Running coding agents fully offline with CortexIDE and Ollama

Most AI coding agents assume you have an API key and a working internet connection. CortexIDE does not. On first launch, the onboarding flow offers a "local" path that installs Ollama, picks a model that fits your VRAM, pulls it, and verifies the daemon is reachable before you write a single line of code. The whole loop, from prompt to streaming response, runs on your hardware.

This post covers what the wizard actually does, the five model packs it can pick from, and how the hardware detection step decides which one to recommend.

What the local setup wizard does

The wizard lives in LocalSetupWizard.tsx under the React onboarding entry point. It is a six-step state machine:

Choice — Local, cloud, or skip. Selecting "local" calls localSetupService.startWizard() and runs a system check.
System check — Detects whether Ollama is installed and whether its HTTP daemon is reachable. If not, the wizard offers an in-process install via IOllamaInstallerService.install(), which dispatches to the right package manager for your OS (brew, winget, choco, or the official curl script).
Model pack selection — Shows the five packs from MODEL_PACKS (in ollamaModelPacks.ts) and pre-selects the one the hardware detector recommends. Pull progress is streamed back over IPC: every percent and status line from ollama pull is forwarded through the onPullProgress event so the UI can render a real progress bar instead of a spinner.
Verification — Sends a tiny generation request to confirm the model loaded correctly.
Verification results — Surfaces the per-model pass/fail summary so you can decide whether to retry or move on.
Defaults — Sets the selected pack as the default chat provider and writes it through ICortexideSettingsService, then hands control back to the editor.

If any step fails, the wizard persists the error so reopening it drops you back at the right step instead of starting over.

The model pack catalogue

ollamaModelPacks.ts defines exactly five tiers. Every recommendation the wizard makes is one of these:

Pack	Tag	VRAM	Why
Minimal	`phi4-mini`	4 GB	Absolute floor. Use only if nothing else fits.
Fast	`qwen2.5-coder:7b`	8 GB	MacBook Air M2/M3 and similar.
Reasoning	`deepseek-coder-v2:16b`	12 GB	MoE architecture, good for multi-step planning.
Balanced	`qwen2.5-coder:14b`	16 GB	The default recommendation. Best all-rounder.
Powerful	`codestral:22b`	24 GB+	Lowest latency on high-end GPUs.

No other tags ship in the picker. The Ollama installer validates pulls against this allowlist in the main process, so a compromised renderer cannot ask the daemon to pull an arbitrary tag.

How the recommendation is computed

When the wizard mounts, it calls getHardwareInfo() on IOllamaInstallerService. The main-process implementation reads VRAM (or unified memory on Apple Silicon) and returns the largest pack whose requiredVramGB fits, with balanced as the fallback default. The result is one object:

interface HardwareInfo {
  vramGB: number | null;
  recommendedPack: ModelPackKey;
}

The recommended key is fed into setSelectedPack() so the user lands on the right tile by default.
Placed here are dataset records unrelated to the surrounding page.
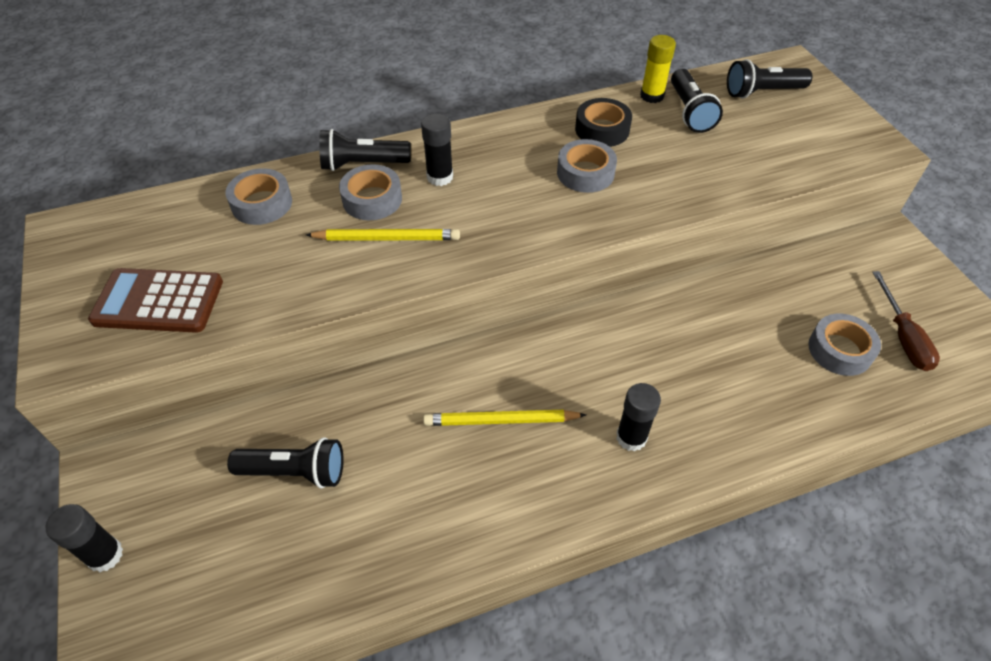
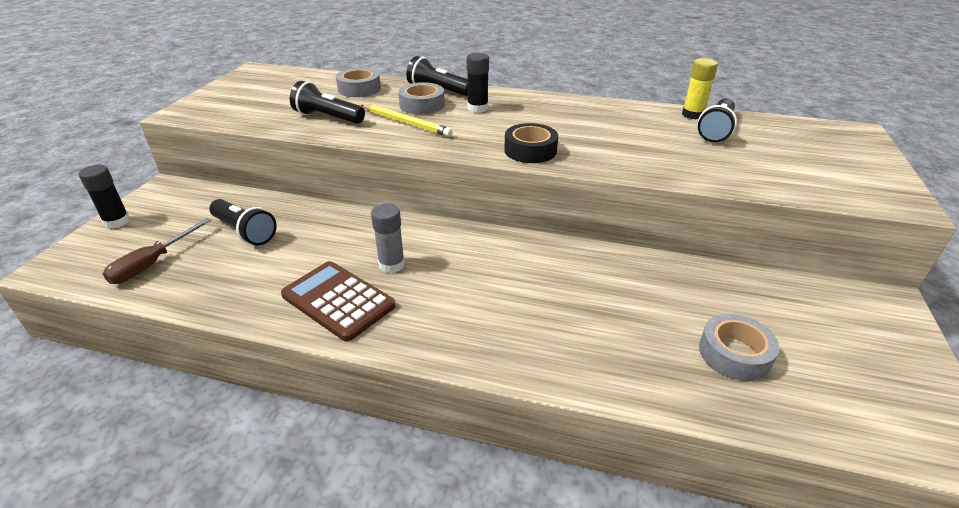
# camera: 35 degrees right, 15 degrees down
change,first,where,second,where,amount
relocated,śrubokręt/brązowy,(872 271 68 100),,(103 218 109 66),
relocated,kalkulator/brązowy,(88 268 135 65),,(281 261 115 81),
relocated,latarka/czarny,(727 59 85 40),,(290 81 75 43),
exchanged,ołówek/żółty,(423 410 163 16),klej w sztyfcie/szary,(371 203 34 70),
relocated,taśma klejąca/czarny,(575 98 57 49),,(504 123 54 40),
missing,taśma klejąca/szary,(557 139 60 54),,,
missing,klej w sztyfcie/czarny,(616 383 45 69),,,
They can override it, but most people just click "Download" and get a model their machine can run.

Trying it

If you already have CortexIDE installed:

Run CortexIDE: Reset Onboarding from the command palette.
Pick Local on the first screen.
Let the wizard install Ollama if needed, accept the recommended pack, and wait for the pull to finish.
Open the chat panel. The provider dropdown will already be set to Ollama, with your downloaded model selected.

From there, everything works the same as the cloud path: agent mode, plan mode, codebase search, MCP tools. The only difference is that no token ever leaves your machine.

What this is not

Local models are not magic. A 7B model will not match Claude or GPT-4 on hard reasoning. What CortexIDE gives you is the choice: when you are on a plane, on a privacy-sensitive codebase, or just experimenting with a new stack, the local path is one click away and it actually works. When you want a frontier model for a hard refactor, switch providers in the dropdown and keep going.

The point is that the offline story is a first-class path, not a fallback.